__Exercise requirements__: Only one stretch of the data below is needed. Output the lines from the one with "12 | Athlete" up to and including the one with "17 | Hygiene", exactly as they stand.
The data: Begin
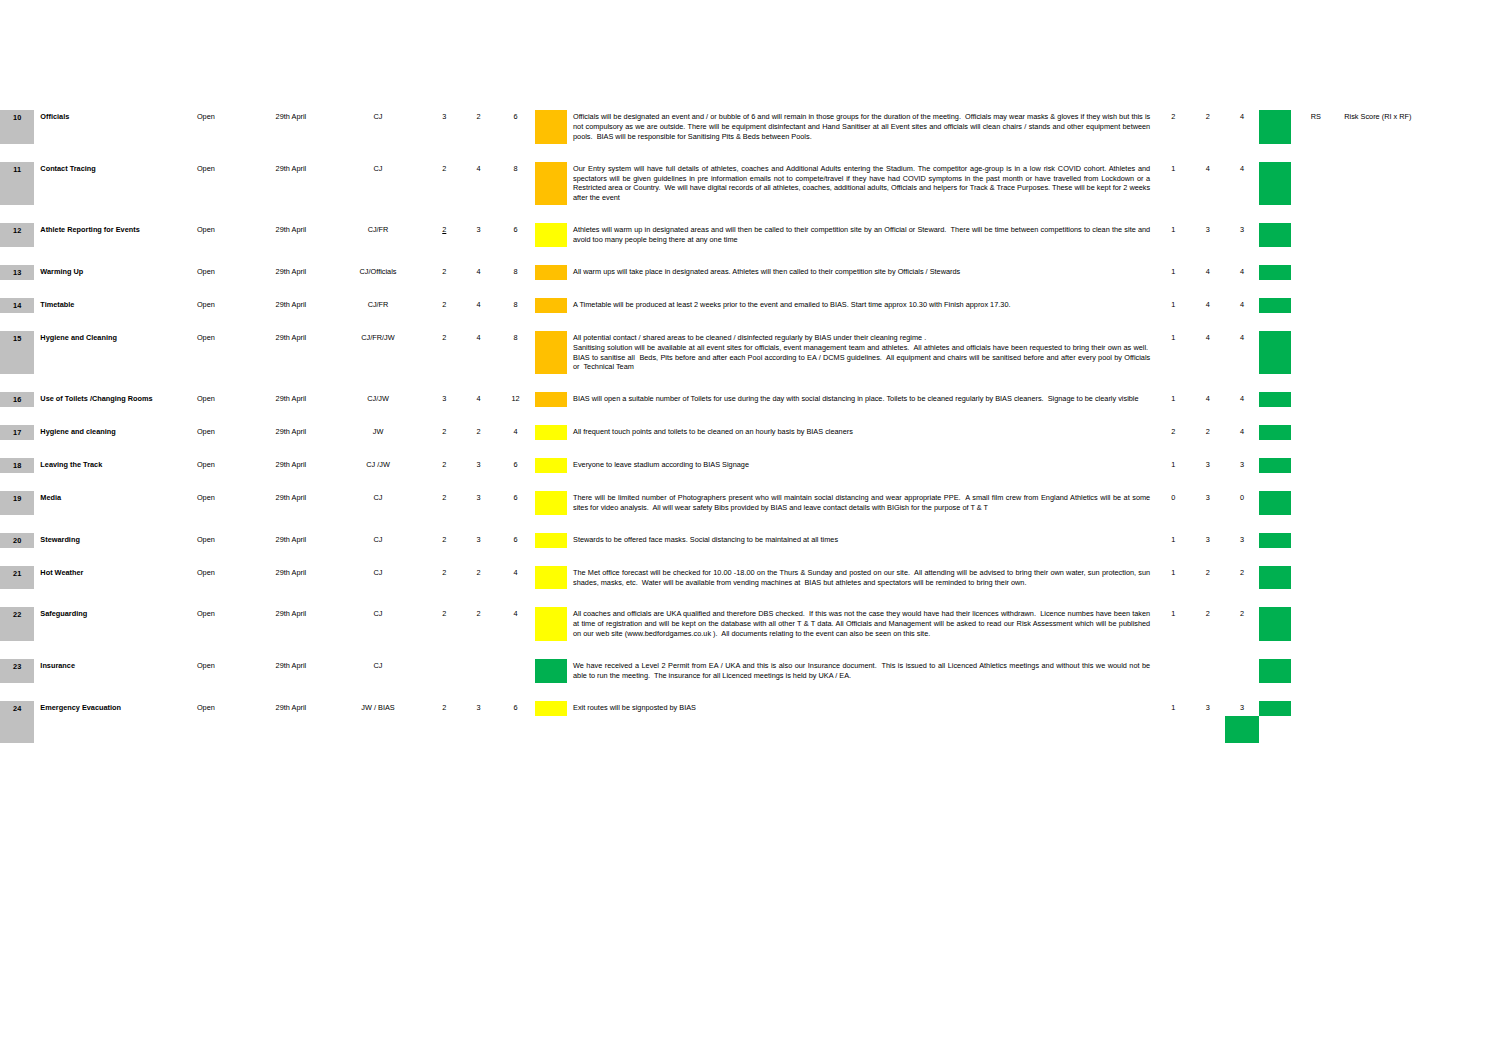| 10 | Officials | Open | 29th April | CJ | 3 | 2 | 6 | | Officials will be designated an event and / or bubble of 6 and will remain in those groups for the duration of the meeting. Officials may wear masks & gloves if they wish but this is not compulsory as we are outside. There will be equipment disinfectant and Hand Sanitiser at all Event sites and officials will clean chairs / stands and other equipment between pools. BIAS will be responsible for Sanitising Pits & Beds between Pools. | 2 | 2 | 4 | | RS | Risk Score (RI x RF) |
| 11 | Contact Tracing | Open | 29th April | CJ | 2 | 4 | 8 | | Our Entry system will have full details of athletes, coaches and Additional Adults entering the Stadium. The competitor age-group is in a low risk COVID cohort. Athletes and spectators will be given guidelines in pre information emails not to compete/travel if they have had COVID symptoms in the past month or have travelled from Lockdown or a Restricted area or Country. We will have digital records of all athletes, coaches, additional adults, Officials and helpers for Track & Trace Purposes. These will be kept for 2 weeks after the event | 1 | 4 | 4 | | | |
| 12 | Athlete Reporting for Events | Open | 29th April | CJ/FR | 2 | 3 | 6 | | Athletes will warm up in designated areas and will then be called to their competition site by an Official or Steward. There will be time between competitions to clean the site and avoid too many people being there at any one time | 1 | 3 | 3 | | | |
| 13 | Warming Up | Open | 29th April | CJ/Officials | 2 | 4 | 8 | | All warm ups will take place in designated areas. Athletes will then called to their competition site by Officials / Stewards | 1 | 4 | 4 | | | |
| 14 | Timetable | Open | 29th April | CJ/FR | 2 | 4 | 8 | | A Timetable will be produced at least 2 weeks prior to the event and emailed to BIAS. Start time approx 10.30 with Finish approx 17.30. | 1 | 4 | 4 | | | |
| 15 | Hygiene and Cleaning | Open | 29th April | CJ/FR/JW | 2 | 4 | 8 | | All potential contact / shared areas to be cleaned / disinfected regularly by BIAS under their cleaning regime . Sanitising solution will be available at all event sites for officials, event management team and athletes. All athletes and officials have been requested to bring their own as well. BIAS to sanitise all Beds, Pits before and after each Pool according to EA / DCMS guidelines. All equipment and chairs will be sanitised before and after every pool by Officials or Technical Team | 1 | 4 | 4 | | | |
| 16 | Use of Toilets /Changing Rooms | Open | 29th April | CJ/JW | 3 | 4 | 12 | | BIAS will open a suitable number of Toilets for use during the day with social distancing in place. Toilets to be cleaned regularly by BIAS cleaners. Signage to be clearly visible | 1 | 4 | 4 | | | |
| 17 | Hygiene and cleaning | Open | 29th April | JW | 2 | 2 | 4 | | All frequent touch points and toilets to be cleaned on an hourly basis by BIAS cleaners | 2 | 2 | 4 | | | |
| 18 | Leaving the Track | Open | 29th April | CJ /JW | 2 | 3 | 6 | | Everyone to leave stadium according to BIAS Signage | 1 | 3 | 3 | | | |
| 19 | Media | Open | 29th April | CJ | 2 | 3 | 6 | | There will be limited number of Photographers present who will maintain social distancing and wear appropriate PPE. A small film crew from England Athletics will be at some sites for video analysis. All will wear safety Bibs provided by BIAS and leave contact details with BIGish for the purpose of T & T | 0 | 3 | 0 | | | |
| 20 | Stewarding | Open | 29th April | CJ | 2 | 3 | 6 | | Stewards to be offered face masks. Social distancing to be maintained at all times | 1 | 3 | 3 | | | |
| 21 | Hot Weather | Open | 29th April | CJ | 2 | 2 | 4 | | The Met office forecast will be checked for 10.00 -18.00 on the Thurs & Sunday and posted on our site. All attending will be advised to bring their own water, sun protection, sun shades, masks, etc. Water will be available from vending machines at BIAS but athletes and spectators will be reminded to bring their own. | 1 | 2 | 2 | | | |
| 22 | Safeguarding | Open | 29th April | CJ | 2 | 2 | 4 | | All coaches and officials are UKA qualified and therefore DBS checked. If this was not the case they would have had their licences withdrawn. Licence numbes have been taken at time of registration and will be kept on the database with all other T & T data. All Officials and Management will be asked to read our Risk Assessment which will be published on our web site (www.bedfordgames.co.uk ). All documents relating to the event can also be seen on this site. | 1 | 2 | 2 | | | |
| 23 | Insurance | Open | 29th April | CJ | | | | | We have received a Level 2 Permit from EA / UKA and this is also our Insurance document. This is issued to all Licenced Athletics meetings and without this we would not be able to run the meeting. The insurance for all Licenced meetings is held by UKA / EA. | | | | | | |
| 24 | Emergency Evacuation | Open | 29th April | JW / BIAS | 2 | 3 | 6 | | Exit routes will be signposted by BIAS | 1 | 3 | 3 | | | |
The data: End
__Answer below__:
| 12 | Athlete Reporting for Events | Open | 29th April | CJ/FR | 2 | 3 | 6 | | Athletes will warm up in designated areas and will then be called to their competition site by an Official or Steward. There will be time between competitions to clean the site and avoid too many people being there at any one time | 1 | 3 | 3 | | | |
| 13 | Warming Up | Open | 29th April | CJ/Officials | 2 | 4 | 8 | | All warm ups will take place in designated areas. Athletes will then called to their competition site by Officials / Stewards | 1 | 4 | 4 | | | |
| 14 | Timetable | Open | 29th April | CJ/FR | 2 | 4 | 8 | | A Timetable will be produced at least 2 weeks prior to the event and emailed to BIAS. Start time approx 10.30 with Finish approx 17.30. | 1 | 4 | 4 | | | |
| 15 | Hygiene and Cleaning | Open | 29th April | CJ/FR/JW | 2 | 4 | 8 | | All potential contact / shared areas to be cleaned / disinfected regularly by BIAS under their cleaning regime . Sanitising solution will be available at all event sites for officials, event management team and athletes. All athletes and officials have been requested to bring their own as well. BIAS to sanitise all Beds, Pits before and after each Pool according to EA / DCMS guidelines. All equipment and chairs will be sanitised before and after every pool by Officials or Technical Team | 1 | 4 | 4 | | | |
| 16 | Use of Toilets /Changing Rooms | Open | 29th April | CJ/JW | 3 | 4 | 12 | | BIAS will open a suitable number of Toilets for use during the day with social distancing in place. Toilets to be cleaned regularly by BIAS cleaners. Signage to be clearly visible | 1 | 4 | 4 | | | |
| 17 | Hygiene and cleaning | Open | 29th April | JW | 2 | 2 | 4 | | All frequent touch points and toilets to be cleaned on an hourly basis by BIAS cleaners | 2 | 2 | 4 | | | |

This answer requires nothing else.